Prague has an extremely vibrant and varying history from its 1,200 year existence. The city has experienced periods of great prosperity, as well as extreme poverty and deprivation. Being a celtic settlement since the B.C’s, Prague didn’t see any permanent buildings until the creation of Prague castle in the 800’s A.D. Beginning in the 14th century Prague became the cultural and political center of Bohemia. Prague began to see great prosperity throughout the Hapsburg era in the 16th century, which elevated the city to the capital of European culture at this time. Yet, as with any great city, her fortunes saw dark days and for the next couple hundred years Prague saw a devastating mixture or war, plague, political dissent, revolution, and fire (the most devastating of which happened in 1689 which was on par with the great London fire of 1666). But the city found its feet again and began to proper in the 18th century. By the late 19th century the city had transformed from a predominantly German speaking populace into a Czech one, with the influx of Bohemian migrants and cultural assimilation.

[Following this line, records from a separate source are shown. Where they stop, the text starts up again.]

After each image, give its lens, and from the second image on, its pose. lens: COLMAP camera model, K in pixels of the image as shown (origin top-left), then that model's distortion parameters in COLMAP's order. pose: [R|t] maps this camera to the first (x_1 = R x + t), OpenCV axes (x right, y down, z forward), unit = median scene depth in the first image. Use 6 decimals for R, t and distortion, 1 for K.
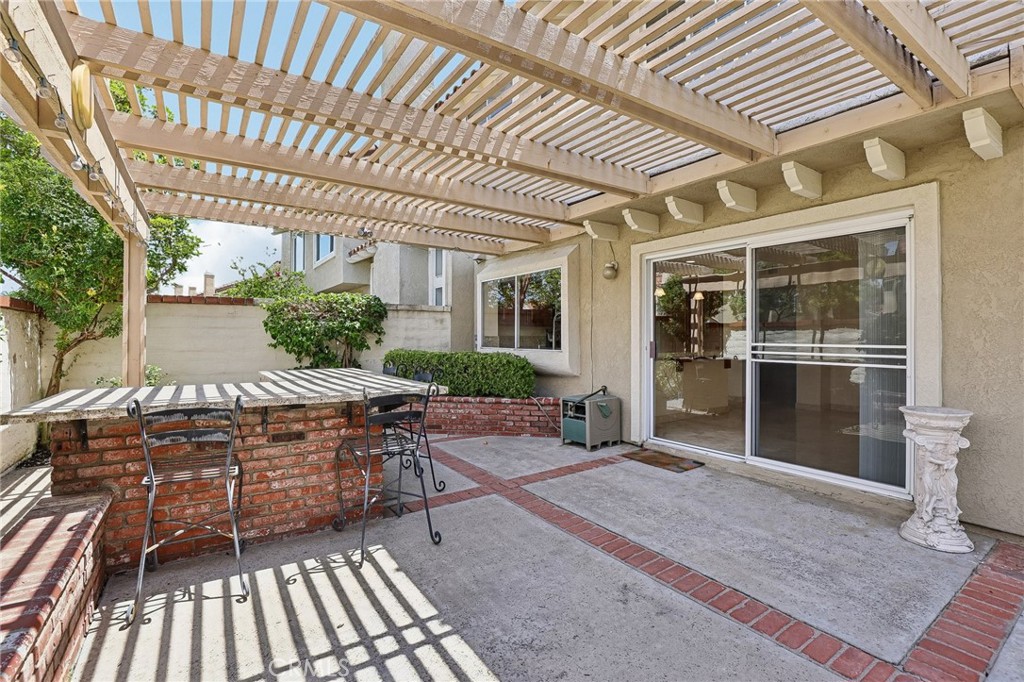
lens RADIAL K [[486.6, 0, 518.1], [0, 486.6, 329.5], [0, 0, 1]] dist [-0.001013, -0.000547]
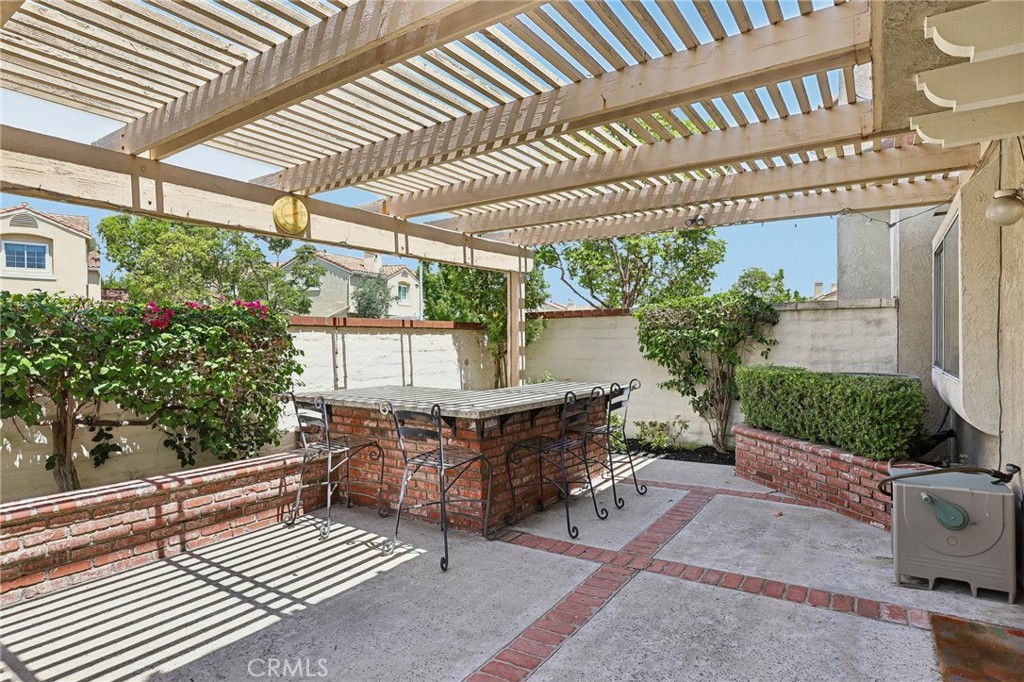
lens RADIAL K [[562.2, 0, 512.0], [0, 562.2, 341.0], [0, 0, 1]] dist [0.001211, 0.000322]
pose [[0.369271, -0.001795, -0.929320, 0.708717], [0.020454, 0.999772, 0.006196, -0.015053], [0.929097, -0.021297, 0.369223, 0.556581]]
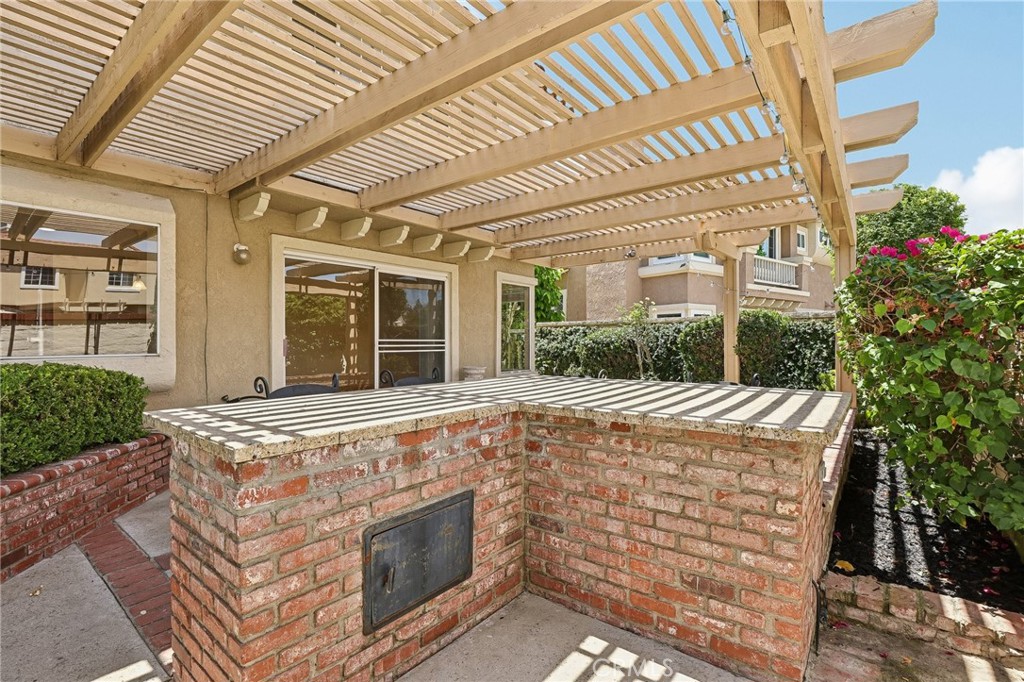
lens RADIAL K [[460.4, 0, 512.0], [0, 460.4, 341.0], [0, 0, 1]] dist [-0.001037, -0.000072]
pose [[-0.289645, -0.000618, 0.957134, -0.999913], [-0.008089, 0.999966, -0.001803, 0.034380], [-0.957100, -0.008265, -0.289640, 1.123269]]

WWI, which ended the Austro-Hungarian Empire, saw the creation of Czechoslovakia with Prague as its new capital. During WWII the city was occupied by Hitler and declared a protectorate, however the people were defiant (which is typical of the Czech resolve) and fought back, which saw the assassination of one of Nazi Germany’s most powerful men- Reinhard Heydrich. Remarkably the city saw little overall damage compared to other European cities as a result of the war. After WWII most of the German population fled and the city came under the control of the Soviet Union. At the outset the Russians were greeted with praise, but it was not to last. True to their character, the Czech’s were defiant and resisted Soviet control over their freedoms and fought underground campaigns against the regime (including the famous Lenon Wall which I will discuss later on). In 1993 Czechoslovakia split and two states were formed; the Czech Republic and Slovakia. Prague became the capitol of the newly formed Czech Republic and remains the cultural and political hub of the country.
That was just a very brief overview of the city’s history, in reality the city’s history is much more complicated with a complex web of cultural, political, and social entanglements which make any true coherent account impossible.